Search code examples
jsonpowershellreflectionlarge-data

From a 700MB json file, how do I list all the keys in Powershell?


I tried

$obj = [System.IO.File]::ReadLines((Convert-Path -LiteralPath names.json)) | ConvertFrom-Json
 
$keys = @() 
 
foreach ($key in $obj.GetEnumerator()) { 
  $keys += $key.Key 
} 
 
Write-Output $keys

But after over 24 hours it had not completed.

I need the key names so I can

  1. Delete irrelevant info and make it smaller
  2. Convert it to csv (the key names are required, otherwise PS just uses the first object and ignores keys which are not present in the first object)

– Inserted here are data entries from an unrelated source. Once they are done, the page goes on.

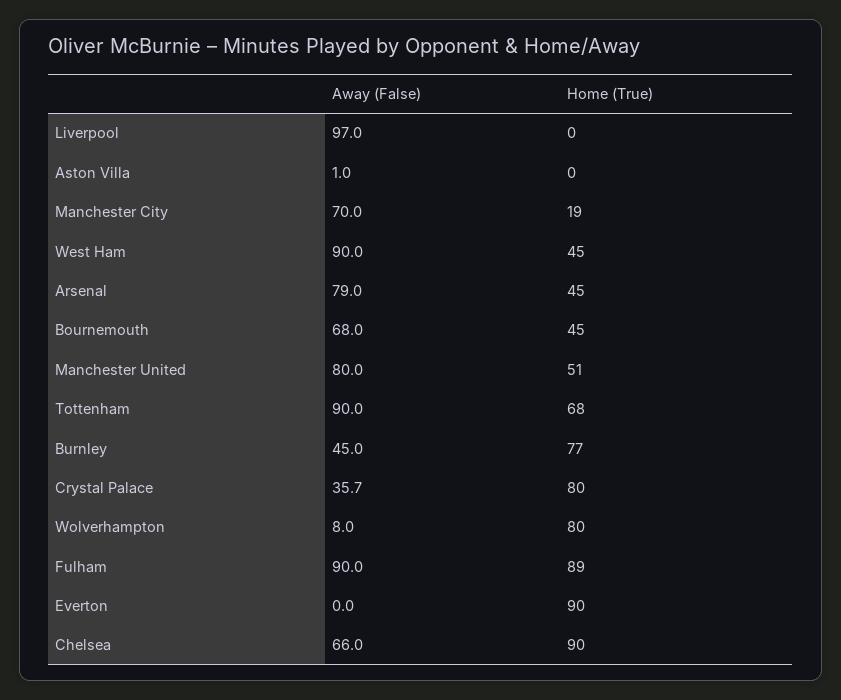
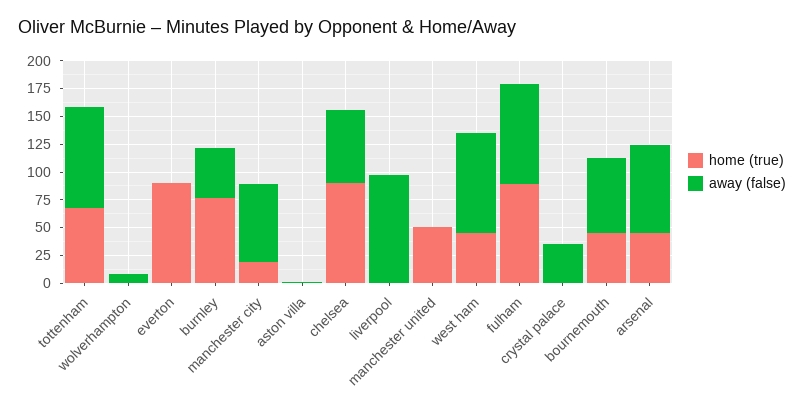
  {
    "Away (False)": {
      "Liverpool": 97,
      "Aston Villa": 1,
      "Manchester City": 70,
      "West Ham": 90,
      "Arsenal": 79,
      "Bournemouth": 68,
-     "Manchester United": 80,
+     "Manchester United": 0,
      "Tottenham": 90,
      "Burnley": 45,
      "Crystal Palace": 35.7,
      "Wolverhampton": 8,
      "Fulham": 90,
      "Everton": 0,
      "Chelsea": 66
    },
    "Home (True)": {
      "Liverpool": 0,
      "Aston Villa": 0,
      "Manchester City": 19,
      "West Ham": 45,
      "Arsenal": 45,
      "Bournemouth": 45,
      "Manchester United": 51,
      "Tottenham": 68,
      "Burnley": 77,
-     "Crystal Palace": 80,
+     "Crystal Palace": 0,
-     "Wolverhampton": 80,
+     "Wolverhampton": 0,
      "Fulham": 89,
      "Everton": 90,
      "Chelsea": 90
    }
  }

The JSON is a version of this one (though 200 megs smaller): https://kaikki.org/dictionary/All%20languages%20combined/by-pos-name/kaikki_dot_org-dictionary-all-by-pos-name.json


Solution

  • You can Stream the file and process each line, avoiding Get-Content for large files and minimizing the number of cmdlet invocations:

    $allKeys = @{}
    
    [System.IO.File]::ReadLines("names.json") | ForEach-Object {
        $obj = ConvertFrom-Json $_
        $obj.PSObject.Properties.Name | ForEach-Object {
            $allKeys[$_]= $true
        }
    }
    
    $uniqueKeys = $allKeys.Keys
    
    Write-Output $uniqueKeys
    

    This approach uses the .NET ReadLines method to efficiently stream the file and process each line.

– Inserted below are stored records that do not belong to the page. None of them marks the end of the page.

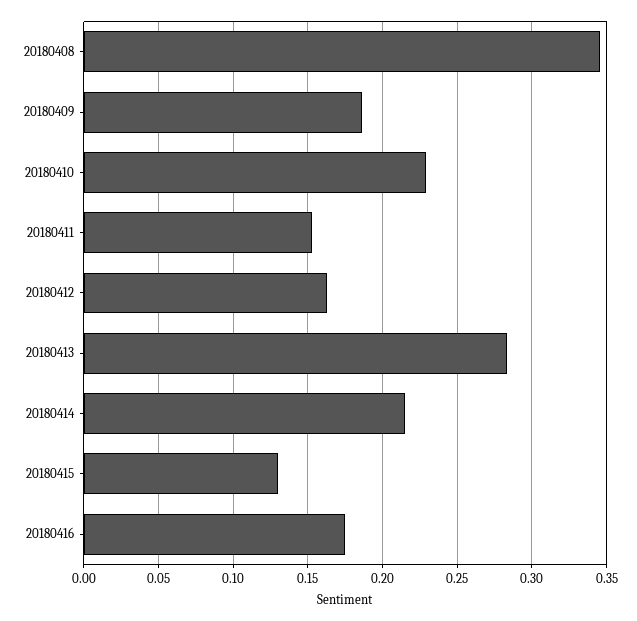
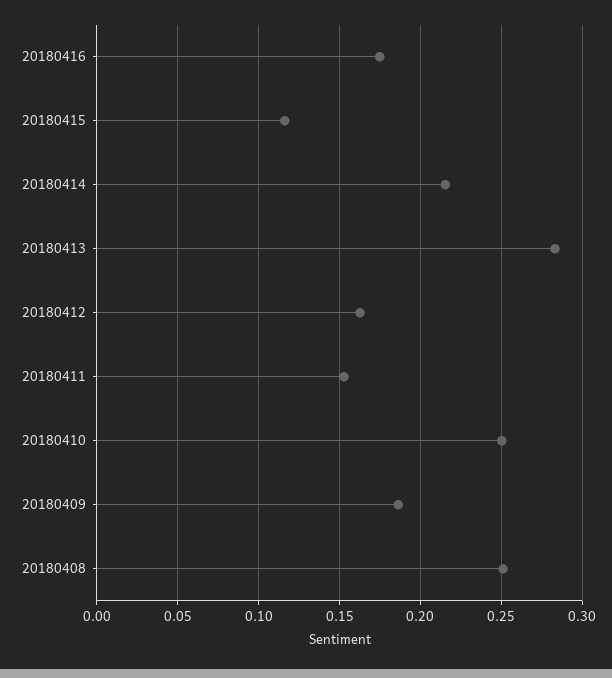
  {
-   "20180408": 0.345,
+   "20180408": 0.25,
    "20180409": 0.185,
-   "20180410": 0.23,
+   "20180410": 0.25,
    "20180411": 0.155,
    "20180412": 0.165,
    "20180413": 0.285,
    "20180414": 0.215,
-   "20180415": 0.13,
+   "20180415": 0.115,
    "20180416": 0.175
  }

    I've finally finished downloading your massive JSON file.

    • To process the JSON further, here's a simple extraction of "glosses" from each line:
    $allGlosses = @()
    
    [System.IO.File]::ReadLines("sample.json") | ForEach-Object {
        $obj = ConvertFrom-Json $_
        $obj.senses.glosses | ForEach-Object {
            $allGlosses += $_
        }
    }
    
    Write-Output $allGlosses
    

    This will give you a list of glosses from each JSON object.

    Feedback Reply:

    Perhaps use a hashtable to store unique keys and avoid using ForEach-Object unnecessarily, and use a full path for file access:

    $allKeys = @{}
    $filePath = Resolve-Path "names.json"
    
    foreach ($line in [System.IO.File]::ReadLines($filePath)) {
        $obj = ConvertFrom-Json $line
        foreach ($key in $obj.PSObject.Properties.Name) {
            $allKeys[$key] = $true
        }
    }
    
    $uniqueKeys = $allKeys.Keys
    
    Write-Output $uniqueKeys
    

    This code avoids growing an array with +=, uses a foreach loop instead of ForEach-Object, and resolves the file path before using it in the .NET method.